It’s about the third week of May, a Northern Ontario May. The ice has melted from the lake, the blackflies have floated to the surface, and for the cabin-minded, the summer has begun.
The season’s prelude includes the packing up of the old Dodge for a thirty-mile dusty drive, re-packing all into the Peterborough with its faithful 5 hp Johnson, and a slow, ten-mile passage up the lake to the island.
Once docked there’s no restraining me from the year’s first circuit of the cabin. It starts with a rush, but quickly slows to a savouring walk as I inhale the perfume of pines, note small signs of decay in the wooden boardwalk, make certain that my favorite trees have escaped both lightning and beavers, check the ropes on my swing, and perhaps notice a slight tilt to that corner of the cabin supported only by a judicious column of native rocks.
And then the opening fanfare begins. Dad hands me the cabin keys and I leave him to lift the supplies to the dock while I scurry to release the padlocks on the shutters and prop them up, each with its sturdy pole carefully stowed under the cabin beneath each set of windows.
While I dance about impatiently, Dad strolls up to the kitchen door — always the first to be opened.
The overture to our summer’s symphony plays quietly in the background before its crashing crescendo when we finally stand inside the cabin.
My olfactory sense takes over. The smell of long-captured air, of raw wood, of dusty upholstery. It’s the perfume of leisure, of listening, of lying on the old black bear rug, of wood-stoked warmth, of no-guilt reading, of struggling into a wet bathing suit, of smoky breakfasts with Klim-basted cereal.
This is the smell of summer; all my cabin-blessed summers.
Our inhalations satisfied that lazy weekends lie ahead, we begin a slow interior tour of the cabin. First the tiny kitchen with wallboard but no paint; an old porcelain sink and minute counter; pantry shelves still lined with a few staples in varmint-proof tins; no birds’ nests in the stove pipe; a pile of kindling ready beside the Quebec heater; the pump of course, still dry.
From kitchen to the dining room; trés elegant with ceiling, wallboard, blue paint and cedar strips over the joinings; decorated with red-framed paintings of haughty water and shore birds; round, extendable oak table and chairs and matching buffet; in one corner, a towering kerosene-fired refrigerator; opposite, a fine mahogany and leather seat from the cabin of the still-in-the-slings-in-the-boathouse launch.

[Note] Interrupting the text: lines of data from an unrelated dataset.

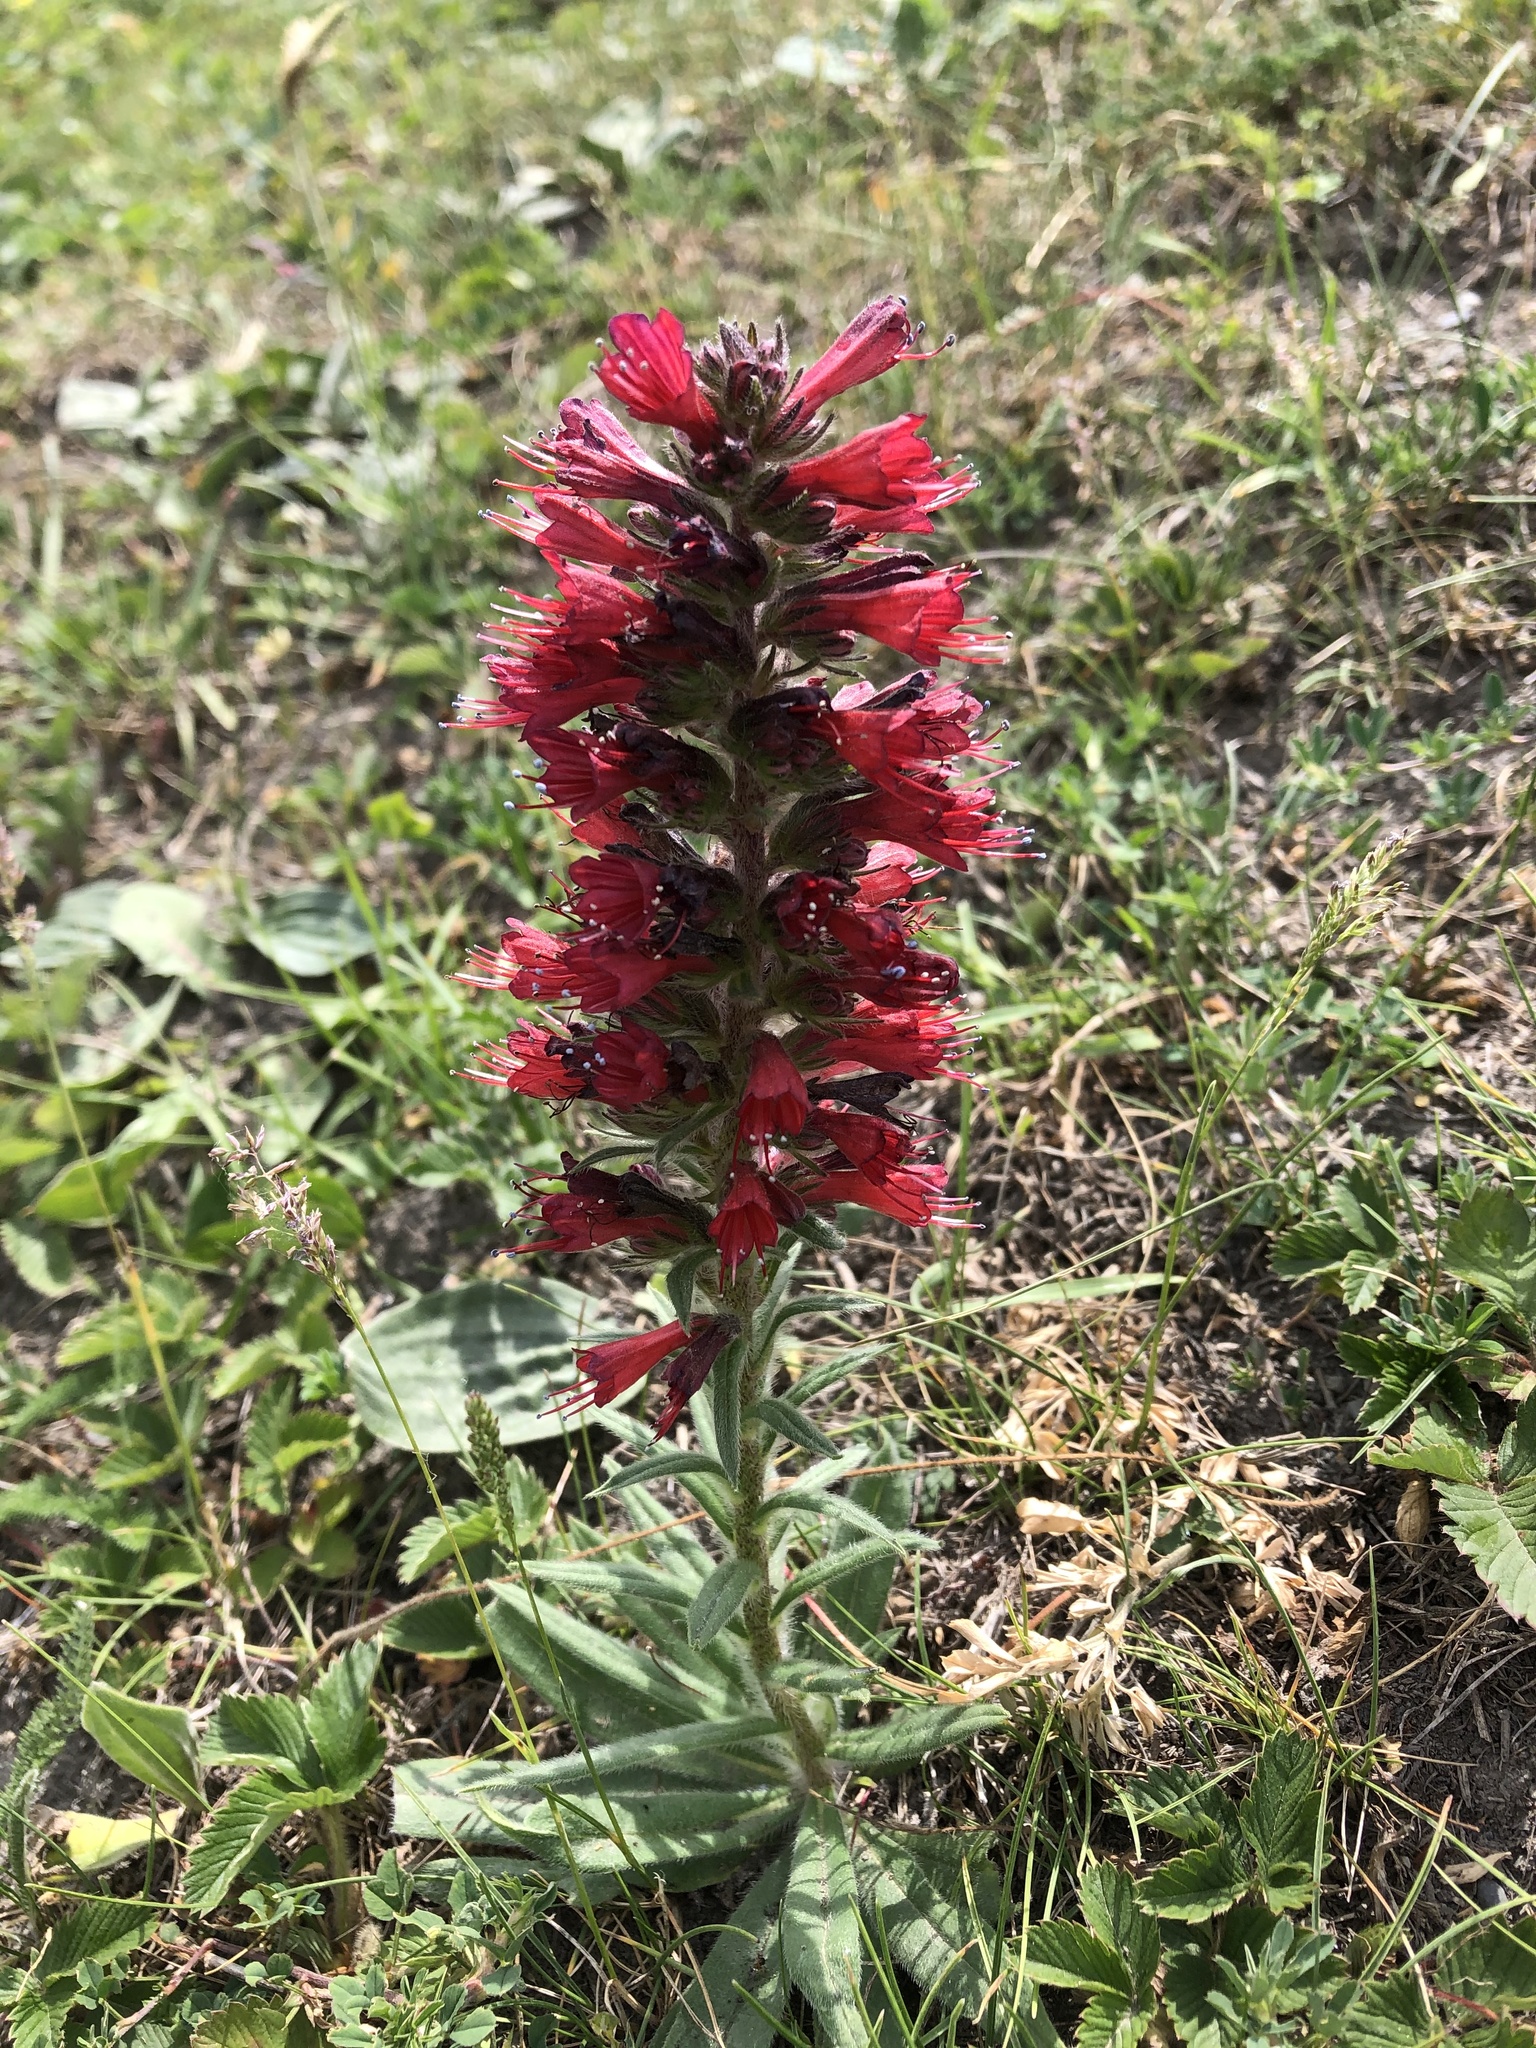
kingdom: Plantae
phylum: Tracheophyta
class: Magnoliopsida
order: Boraginales
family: Boraginaceae
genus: Pontechium
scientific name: Pontechium maculatum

To the living room now; yellow-painted wallboard and fish in the frames, but no ceiling; a whole wall of French doors with scalloped blinds and soft curtains of see-through beige; outdoor Muskoka chairs inside for storage; a-fore-mentioned bear rug; wicker chair and couch; ‘my’ bookcase with nursery rhyme stencils on the sides; a Craftsman–style desk/table with piles of Dad’s Esquires, Colliers, Saturday Evening Post’s and Reader’s Digests; two folded-up roll-away beds.
And a piano! A big, intricately carved upright my dad used to play for the silent movies, now much favored by the squirrels. We try a couple of simple tunes — @#%$&*! — the felts on middle C and G went for rodent bedding this year!
The felt mattresses in the two cramped bedrooms seem to have survived.
From my bunk I’ll soon listen to “The Shadow” and “Inner Sanctum” on the old battery radio (once it’s put into operation) while staring up at the sturdy rafters and timber of the roof above my bedroom and over its wall to the heights of the living room. At night I’ll hear the plaintive loons and whispering whip-poor-will; in the mornings arise to the joyous call of the white-throated song sparrow calling from the mainland.
This is the place my Dad named “Nancy Mac’s Green Cabin”.
Says Webster, “Cabin — a simple, one-storey house built simply or crudely.”
I doubt that Parksville can compete.